Some caveats to the interpretations of our experimental results and those of others (Table 1) should be considered. First, given that social aggression can be rare and brief, absence of evidence of social aggression is not evidence of absence. We observed anecdotal evidence of aggression by some rabid bats towards handlers and other bats when the bats were disturbed. Second, the administered RABV challenge dose, route, and site of inoculation are not standardized across experiments and often differ (Table 1). As in our study, the RABV challenge strains used by researchers do not typically represent currently endemic viruses, are derived from different species, or are adapted to other species before their use in experimental infections. More standardized experimental infections are needed to disentangle the role of administered dose and temporal overlap of circulating strains on rabies-induced behavioral changes in natural reservoirs such as vampire bats.
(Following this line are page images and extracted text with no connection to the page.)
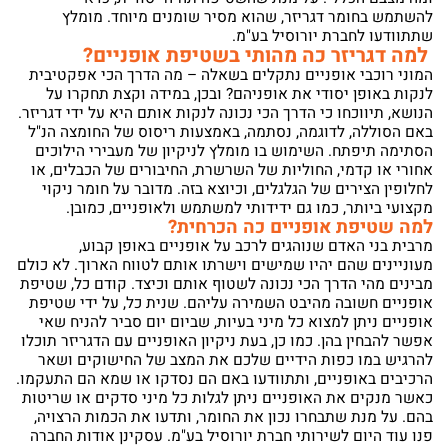
להשתמש בחומר דגריזר, שהוא מסיר שומנים מיוחד. מומלץ
שתתוודעו לחברת יורוסיל בע"מ.
למה דגריזר כה מהותי בשטיפת אופניים?
המוני רוכבי אופניים נתקלים בשאלה – מה הדרך הכי אפקטיבית
לנקות באופן יסודי את אופניהם? ובכן, במידה וקצת תחקרו על
הנושא, תיווכחו כי הדרך הכי נכונה לנקות אותם היא על ידי דגריזר.
באם הסוללה, לדוגמה, נסתמה, באמצעות ריסוס של החומצה הנ"ל
הסתימה תיפתח. השימוש בו מומלץ לניקיון של מעבירי הילוכים
אחורי או קדמי, החוליות של השרשרת, החיבורים של הכבלים, או
לחלופין הצירים של הגלגלים, וכיוצא בזה. מדובר על חומר ניקוי
מקצועי ביותר, כמו גם ידידותי למשתמש ולאופניים, כמובן.
למה שטיפת אופניים כה הכרחית?
מרבית בני האדם שנוהגים לרכב על אופניים באופן קבוע,
מעוניינים שהם יהיו שמישים וישרתו אותם לטווח הארוך. לא כולם
מבינים מהי הדרך הכי נכונה לשטוף אותם וכיצד. קודם כל, שטיפת
אופניים חשובה מהיבט השמירה עליהם. שנית כל, על ידי שטיפת
אופניים ניתן למצוא כל מיני בעיות, שביום יום סביר להניח שאי
אפשר להבחין בהן. כמו כן, בעת ניקיון האופניים עם הדגריזר תוכלו
להרגיש במו כפות הידיים שלכם את המצב של החישוקים ושאר
הרכיבים באופניים, ותתוודעו באם הם נסדקו או שמא הם התעקמו.
כאשר מנקים את האופניים ניתן לגלות כל מיני סדקים או שריטות
בהם. על מנת שתבחרו נכון את החומר, ותדעו את הכמות הרצויה,
פנו עוד היום לשירותי חברת יורוסיל בע"מ. עסקינן אודות החברה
In conclusion, we observed reductions in allogrooming and low levels of aggression that indicated paralytic but not furious rabies presentation in 15 rabid male vampire bats relative to 25 non-rabid male bats. Alongside other previous reports involving natural rabies exposures that report elevated aggression (Table 1), our results are consistent with the hypothesis that behavioral effects of RABV may vary by strain.
Ethics
Field work was carried out under permit SGPA/DGVS/003242/18 from the Mexican Secretariat of Environment and Natural Resources. All animal husbandry practices and experiments were approved by the USGS-National Wildlife Health Center Institutional Animal Care and Use Committee (Protocol EP180418). Any use of trade, firm, or product names is for descriptive purposes only and does not imply endorsement by the U.S. Government.
Data Availability
All data and R code to repeat the analysis is publicly available on Figshare: https://doi.org/10.6084/m9.figshare.19991204.v3
Competing interests
We have no competing interests.
Funding
SS and GGC are supported by the National Science Foundation (grant IOS-2015928). Research was funded by the U.S. Geological Survey, American Association of Zoo Veterinarians (award MSN209345), and a GSR Award (to EMCC) from the UW-Madison Global Health Institute, and International Division IRIS Incubator Grant.
Authors contributions
EMCC, SS, and GGC designed the study. EMCC carried out experiments. SS and EC analyzed the data. TR and JEO coordinated the study and provided resources and lab space. GGC conceived of the idea and supervised the data analysis and writing. All authors contributed to draft of manuscript and gave final approval for publication.
Acknowledgements
We thank Osric Wong, Natalie Sebunia, Jaelynn Butler, Michael Shechtman, Olivia Kalczynski, and Raven Hartman for video scoring. Daniel Streicker, Horacio Delpietro, Alvaro Aguilar-Setién, Charles Rupprecht provided literature. We thank Elizabeth Falendysz and Erik Hofmeister for manuscript review.
Footnotes
↵* co-first authors
After obligatory review by the U.S. Geological Survey (author affiliaton, TR), we made some slight adjustments to the manuscript. We added a government disclaimer and adjusted the supplementary material to be a free-standing document (e.g., by adding author affiliations).